Oilers’ General Manager Craig MacTavish originally went out shopping for an associate coach — a little first anniversary present for his man, Ralph Krueger. But, like a husband walking the mall in search of a gift for the wife, only to find himself drawn less to the jewelry stores and more to the family law offices on the second floor, MacTavish soon realized that what he really wanted was a divorce.

And so he fired up his Skype account and he fired Krueger in a flash. (It was a more fitting gift anyway. The first anniversary is the paper anniversary, so walking papers are more in line with the hierarchy than a shiny new associate.)

Now coachless, MacTavish did what any newly single man would do: he hit the market hard.

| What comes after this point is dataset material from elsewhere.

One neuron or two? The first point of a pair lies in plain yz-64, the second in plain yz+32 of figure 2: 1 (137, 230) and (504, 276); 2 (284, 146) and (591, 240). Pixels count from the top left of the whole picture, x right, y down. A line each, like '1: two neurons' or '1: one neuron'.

Having keyed Dallas Eakins as his next target, and not long after hearing that Eakins had gone in for a second interview with the Vancouver Canucks and they might soon be getting serious, MacTavish sprung into action, got Eakins in the room, and made his best pitch.

When he left the room, Eakins was his. The next time Mike Gillis logged into Facebook, he saw that Eakins had changed his status to “in a relationship”, and then Eakins wouldn’t return any of his text messages, it was horrible.

Or something like that. In any case, if the Canucks were interested in Dallas Eakins to replace the recently-dismissed Alain Vigneault, he’s off the market. And now they have to look elsewhere.